Back of a woman carrying a megaphone, looking out to sea

One of the delights of the Norfolk and Norwich Festival is the trepidation of attending a show without quite knowing what it will bring, and discovering a gem.

Signal at Dusk is just one of those situations. Described in the festival programme as a landscape opera featuring 20 long-throw speakers and four live sopranos on Great Yarmouth beach, I’m not sure anyone attending had much idea of what they were walking in to.

Or rather walking through – the performance spanned a one kilometre stretch of beach, shingle, and marram grass at the north end of the town’s golden beaches, with the audience slowly progressing along the waterfront with gentle guidance from Dutch creators Jeroen Strijbos and Rob van Rijswijk.

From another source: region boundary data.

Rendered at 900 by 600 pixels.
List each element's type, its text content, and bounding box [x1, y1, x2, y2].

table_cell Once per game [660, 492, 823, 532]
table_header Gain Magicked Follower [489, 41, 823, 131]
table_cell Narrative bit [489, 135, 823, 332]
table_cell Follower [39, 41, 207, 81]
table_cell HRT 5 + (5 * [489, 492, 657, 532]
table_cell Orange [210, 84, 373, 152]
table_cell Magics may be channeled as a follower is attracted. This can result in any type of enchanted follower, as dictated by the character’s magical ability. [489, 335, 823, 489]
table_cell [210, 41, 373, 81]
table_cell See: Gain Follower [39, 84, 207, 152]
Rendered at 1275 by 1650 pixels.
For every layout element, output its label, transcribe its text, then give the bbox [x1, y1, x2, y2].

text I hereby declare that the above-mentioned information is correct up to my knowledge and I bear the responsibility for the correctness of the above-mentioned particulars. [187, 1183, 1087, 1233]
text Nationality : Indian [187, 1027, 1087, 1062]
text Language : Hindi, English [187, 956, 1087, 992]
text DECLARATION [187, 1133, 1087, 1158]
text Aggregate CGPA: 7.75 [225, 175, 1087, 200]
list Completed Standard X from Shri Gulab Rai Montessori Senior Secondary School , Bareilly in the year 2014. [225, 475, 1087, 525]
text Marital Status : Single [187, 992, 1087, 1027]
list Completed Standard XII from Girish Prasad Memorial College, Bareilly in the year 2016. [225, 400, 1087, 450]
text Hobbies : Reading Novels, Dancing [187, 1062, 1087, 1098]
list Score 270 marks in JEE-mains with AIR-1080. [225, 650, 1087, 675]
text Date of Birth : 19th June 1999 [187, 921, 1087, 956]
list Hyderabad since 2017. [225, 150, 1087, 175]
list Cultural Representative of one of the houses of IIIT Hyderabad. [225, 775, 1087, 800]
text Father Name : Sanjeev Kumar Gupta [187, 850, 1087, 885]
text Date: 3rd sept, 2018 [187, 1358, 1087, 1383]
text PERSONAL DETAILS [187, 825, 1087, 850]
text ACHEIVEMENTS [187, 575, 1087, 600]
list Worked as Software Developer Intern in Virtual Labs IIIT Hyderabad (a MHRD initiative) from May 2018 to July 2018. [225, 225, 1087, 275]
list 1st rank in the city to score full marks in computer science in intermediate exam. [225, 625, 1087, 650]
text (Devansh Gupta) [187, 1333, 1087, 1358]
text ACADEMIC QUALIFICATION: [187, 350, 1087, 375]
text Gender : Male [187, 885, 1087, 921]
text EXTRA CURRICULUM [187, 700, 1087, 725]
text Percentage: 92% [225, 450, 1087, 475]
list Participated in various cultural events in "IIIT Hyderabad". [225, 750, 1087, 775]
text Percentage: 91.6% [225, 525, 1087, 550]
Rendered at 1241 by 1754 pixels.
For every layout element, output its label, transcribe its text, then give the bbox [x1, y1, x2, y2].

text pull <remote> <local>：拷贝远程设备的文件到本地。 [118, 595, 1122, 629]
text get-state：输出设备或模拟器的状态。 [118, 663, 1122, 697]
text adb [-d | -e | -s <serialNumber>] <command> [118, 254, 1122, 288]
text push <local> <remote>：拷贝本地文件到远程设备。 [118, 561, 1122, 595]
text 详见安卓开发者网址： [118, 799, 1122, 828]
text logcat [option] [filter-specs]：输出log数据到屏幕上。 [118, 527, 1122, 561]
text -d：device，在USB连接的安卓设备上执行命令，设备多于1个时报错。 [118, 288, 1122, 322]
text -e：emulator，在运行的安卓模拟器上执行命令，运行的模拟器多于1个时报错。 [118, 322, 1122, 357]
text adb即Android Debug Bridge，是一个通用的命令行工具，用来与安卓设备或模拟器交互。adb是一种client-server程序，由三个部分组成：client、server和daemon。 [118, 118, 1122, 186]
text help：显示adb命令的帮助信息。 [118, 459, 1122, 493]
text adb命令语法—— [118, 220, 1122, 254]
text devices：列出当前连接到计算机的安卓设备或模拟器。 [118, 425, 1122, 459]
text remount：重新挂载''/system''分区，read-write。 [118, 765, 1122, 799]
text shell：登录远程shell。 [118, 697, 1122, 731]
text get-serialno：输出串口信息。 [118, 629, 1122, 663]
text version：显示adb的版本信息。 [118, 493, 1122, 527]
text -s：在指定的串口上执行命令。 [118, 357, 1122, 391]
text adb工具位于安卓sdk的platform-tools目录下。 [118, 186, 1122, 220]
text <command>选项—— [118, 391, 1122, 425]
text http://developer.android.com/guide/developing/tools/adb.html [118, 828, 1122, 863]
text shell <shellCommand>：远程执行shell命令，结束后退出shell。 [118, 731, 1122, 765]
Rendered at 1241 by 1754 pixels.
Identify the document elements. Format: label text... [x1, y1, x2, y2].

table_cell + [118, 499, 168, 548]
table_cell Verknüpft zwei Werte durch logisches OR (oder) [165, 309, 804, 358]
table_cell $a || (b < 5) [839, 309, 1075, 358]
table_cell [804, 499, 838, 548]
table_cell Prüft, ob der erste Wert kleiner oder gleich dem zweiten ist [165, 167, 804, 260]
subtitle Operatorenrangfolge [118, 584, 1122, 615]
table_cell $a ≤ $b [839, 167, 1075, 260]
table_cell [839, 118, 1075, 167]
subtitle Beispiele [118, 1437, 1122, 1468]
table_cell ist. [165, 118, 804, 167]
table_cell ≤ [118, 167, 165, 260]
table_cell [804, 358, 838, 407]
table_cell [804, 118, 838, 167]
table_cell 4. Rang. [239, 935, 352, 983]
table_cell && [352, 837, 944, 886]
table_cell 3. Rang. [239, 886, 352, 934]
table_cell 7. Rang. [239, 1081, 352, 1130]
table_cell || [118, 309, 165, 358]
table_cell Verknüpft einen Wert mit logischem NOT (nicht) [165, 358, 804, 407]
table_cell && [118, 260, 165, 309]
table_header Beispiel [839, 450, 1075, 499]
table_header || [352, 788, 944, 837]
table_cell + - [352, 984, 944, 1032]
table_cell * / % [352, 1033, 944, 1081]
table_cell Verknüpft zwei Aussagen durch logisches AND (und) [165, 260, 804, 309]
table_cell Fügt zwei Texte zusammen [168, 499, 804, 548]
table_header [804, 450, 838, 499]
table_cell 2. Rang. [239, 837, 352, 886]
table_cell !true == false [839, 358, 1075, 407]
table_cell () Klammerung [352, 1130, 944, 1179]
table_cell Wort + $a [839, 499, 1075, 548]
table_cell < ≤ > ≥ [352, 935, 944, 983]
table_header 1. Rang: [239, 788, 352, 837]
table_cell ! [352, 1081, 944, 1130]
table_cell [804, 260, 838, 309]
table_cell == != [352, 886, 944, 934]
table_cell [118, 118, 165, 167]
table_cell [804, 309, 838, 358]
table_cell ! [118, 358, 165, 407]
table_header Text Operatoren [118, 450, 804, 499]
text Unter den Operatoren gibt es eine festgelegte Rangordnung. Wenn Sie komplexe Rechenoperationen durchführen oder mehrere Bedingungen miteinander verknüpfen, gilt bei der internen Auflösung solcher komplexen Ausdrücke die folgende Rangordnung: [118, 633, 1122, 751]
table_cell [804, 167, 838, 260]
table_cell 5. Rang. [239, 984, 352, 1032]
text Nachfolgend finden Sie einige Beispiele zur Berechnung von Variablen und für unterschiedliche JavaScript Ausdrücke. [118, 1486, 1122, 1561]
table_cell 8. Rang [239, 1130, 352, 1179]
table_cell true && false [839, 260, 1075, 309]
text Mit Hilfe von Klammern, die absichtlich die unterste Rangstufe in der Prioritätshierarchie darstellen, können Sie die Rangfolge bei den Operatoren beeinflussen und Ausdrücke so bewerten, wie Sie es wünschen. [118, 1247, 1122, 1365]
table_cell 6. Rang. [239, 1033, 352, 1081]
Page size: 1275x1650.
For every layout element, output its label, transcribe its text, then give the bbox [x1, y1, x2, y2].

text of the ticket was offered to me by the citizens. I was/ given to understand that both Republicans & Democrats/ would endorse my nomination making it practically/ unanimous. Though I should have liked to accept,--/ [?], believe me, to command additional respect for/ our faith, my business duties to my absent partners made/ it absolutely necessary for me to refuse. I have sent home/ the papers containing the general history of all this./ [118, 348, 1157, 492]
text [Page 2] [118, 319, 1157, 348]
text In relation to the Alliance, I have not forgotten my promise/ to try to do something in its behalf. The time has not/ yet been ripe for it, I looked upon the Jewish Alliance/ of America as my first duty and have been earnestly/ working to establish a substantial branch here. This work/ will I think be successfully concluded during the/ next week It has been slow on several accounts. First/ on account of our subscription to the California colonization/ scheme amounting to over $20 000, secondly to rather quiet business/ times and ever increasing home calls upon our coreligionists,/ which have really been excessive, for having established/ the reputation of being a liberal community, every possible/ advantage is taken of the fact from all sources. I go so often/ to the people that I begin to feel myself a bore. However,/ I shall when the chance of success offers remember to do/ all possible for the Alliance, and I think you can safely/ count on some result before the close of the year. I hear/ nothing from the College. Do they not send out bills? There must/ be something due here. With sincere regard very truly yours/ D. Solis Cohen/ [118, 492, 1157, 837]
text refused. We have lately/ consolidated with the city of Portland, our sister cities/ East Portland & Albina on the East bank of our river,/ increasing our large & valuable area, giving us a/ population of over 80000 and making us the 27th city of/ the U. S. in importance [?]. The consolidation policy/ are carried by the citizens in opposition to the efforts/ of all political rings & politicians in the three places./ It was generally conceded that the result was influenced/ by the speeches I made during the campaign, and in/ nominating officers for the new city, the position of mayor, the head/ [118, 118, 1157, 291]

While available during the day as an unguided installation with just recorded sound, the Signal at Dusk performances added in four live sopranos, kitted out in matching macs and loudhailers, wandering through the crowds and adding relaxing, chilling, and comforting vocals to the mix of foghorns and choral performances sliding out through the speakers.

The journey was not just in space but also through multiple languages and through light and time, as the sunshine faded from a warm summer’s day to a chillier evening throng, kept warm by the people at your side and the movement over the dunes.

It’s hard to know what, if anything, the experience was meant to say but as an experience and an opportunity to slow down and enjoy the beauty of the coast and the power of the human voice, it was a sublime and enchanting evening.

The piece ended down by the sea, with the music fading and the coated choir disappearing off into the distance, leaving us with just the gentle swell of breaking waves on the shoreline – a peaceful and powerful conclusion.